Many states allow a self-insurance alternative that works like car insurance in the event of an accident. If your state allows this type of program, it typically works like this:

  • You deposit cash and/or securities into an account, typically held by the state treasury. The amount of the deposit must cover the minimum liability coverage amount required in your state–usually around $50,000.
  • You’ll get a surety bond for the minimum liability coverage amount.
  • You’ll go to the local DMV office, present the surety bond, and request the paperwork to file for a certificate of financial responsibility. This certificate is then carried with you, much like an insurance card.

With self insurance, you are assuming the position of the insurance company. If you do not have an accident, the money sits there, and in some cases may earn interest. If you do have an accident, the money in the account is used to cover those damages. If you need the money in the account for some other purpose, it’s easy for you to drop the financial responsibility by purchasing a car insurance policy.

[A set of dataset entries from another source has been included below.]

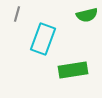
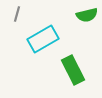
cyan rectangle: rotated 40 degrees clockwise
green rectangle: rotated 72 degrees clockwise
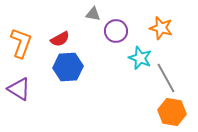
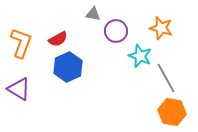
red semicircle: moved 2 px left
cyan star: moved 2 px up
blue hexagon: rotated 20 degrees counterclockwise
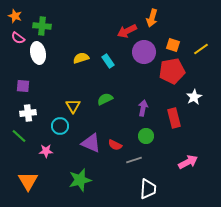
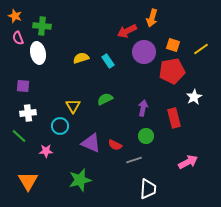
pink semicircle: rotated 32 degrees clockwise
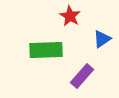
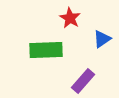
red star: moved 2 px down
purple rectangle: moved 1 px right, 5 px down
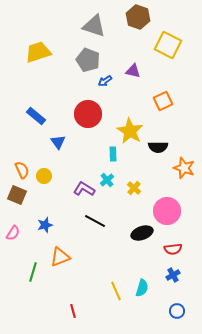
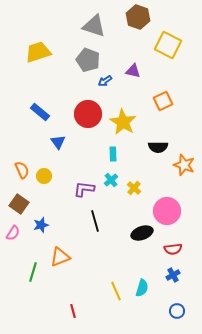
blue rectangle: moved 4 px right, 4 px up
yellow star: moved 7 px left, 9 px up
orange star: moved 3 px up
cyan cross: moved 4 px right
purple L-shape: rotated 25 degrees counterclockwise
brown square: moved 2 px right, 9 px down; rotated 12 degrees clockwise
black line: rotated 45 degrees clockwise
blue star: moved 4 px left
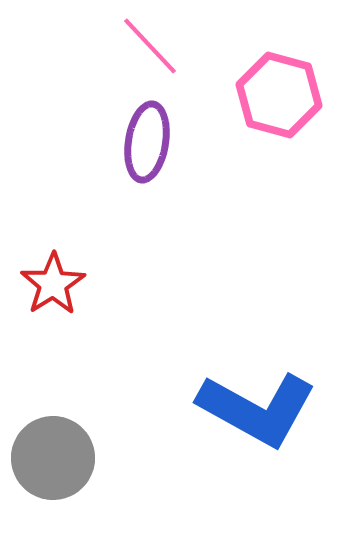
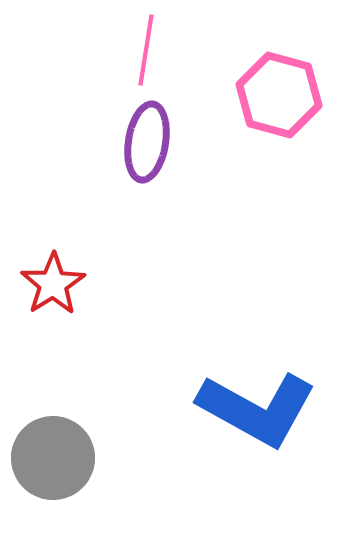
pink line: moved 4 px left, 4 px down; rotated 52 degrees clockwise
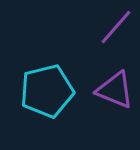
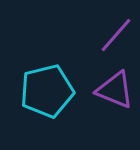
purple line: moved 8 px down
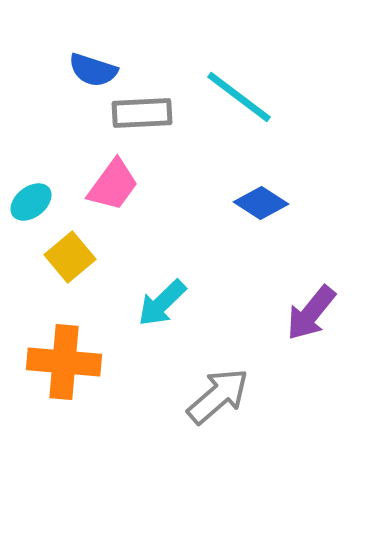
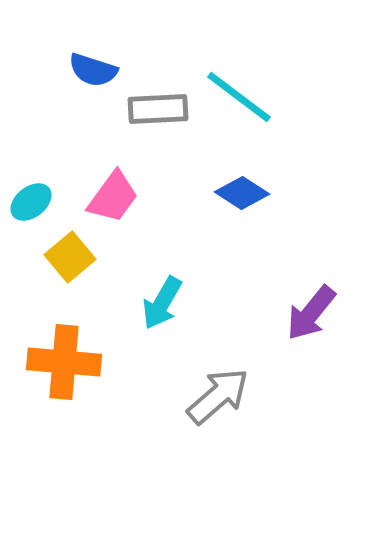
gray rectangle: moved 16 px right, 4 px up
pink trapezoid: moved 12 px down
blue diamond: moved 19 px left, 10 px up
cyan arrow: rotated 16 degrees counterclockwise
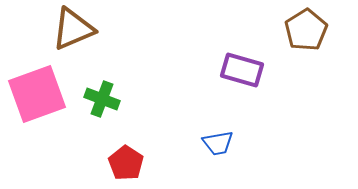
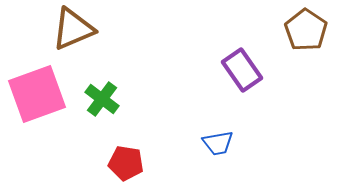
brown pentagon: rotated 6 degrees counterclockwise
purple rectangle: rotated 39 degrees clockwise
green cross: rotated 16 degrees clockwise
red pentagon: rotated 24 degrees counterclockwise
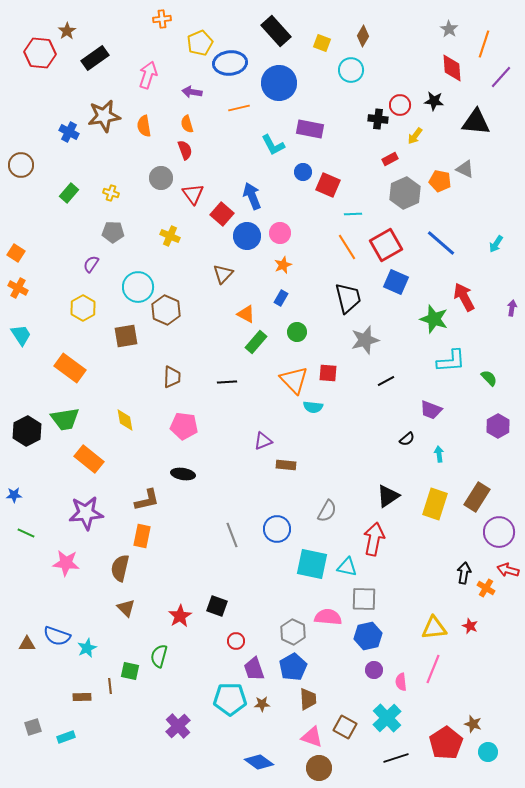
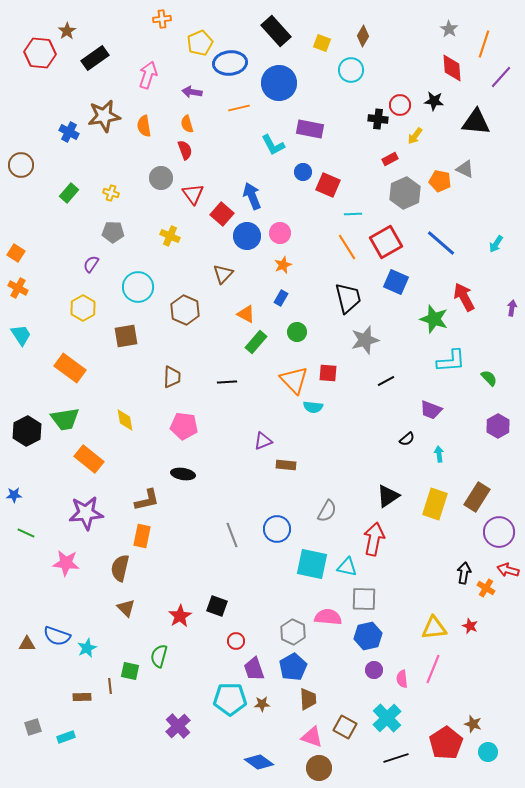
red square at (386, 245): moved 3 px up
brown hexagon at (166, 310): moved 19 px right
pink semicircle at (401, 682): moved 1 px right, 3 px up
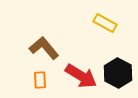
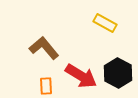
orange rectangle: moved 6 px right, 6 px down
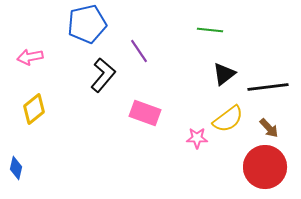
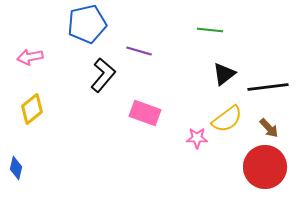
purple line: rotated 40 degrees counterclockwise
yellow diamond: moved 2 px left
yellow semicircle: moved 1 px left
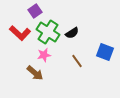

Which States Allow for Self Insurance?

Some states do not allow self insurance unless you own a fleet of vehicles–for instance, Colorado requires you own at least 25 vehicles before you’re eligible for self insurance. State laws are constantly changing. As a result, it is important to contact your local DMV office to determine the most up-to-date rules and regulations regarding car insurance requirements in your state.

Is Self Insurance Worth It?

The reality is, you’re going to pay for insurance coverage, whether you self-insure or pay an insurance company a premium. While you don’t actively pay for coverage under the self insurance plan, you’re still putting a large lump sum of your money at risk. While the money remains yours as long as you remain accident free, it’s a risky bet to take, especially if you’ve poured your life savings into your self-insured auto policy. You cannot guarantee you will not be in a car accident, and you cannot guarantee that if you are involved in an accident, that the other driver or party will be the one at fault.

If you self insure and have to use the funds to cover an accident where you were at fault, then you either have to self insure with another minimum liability coverage amount, or return to a conventional auto insurance company to handle the coverage you’re required by law in your state to carry.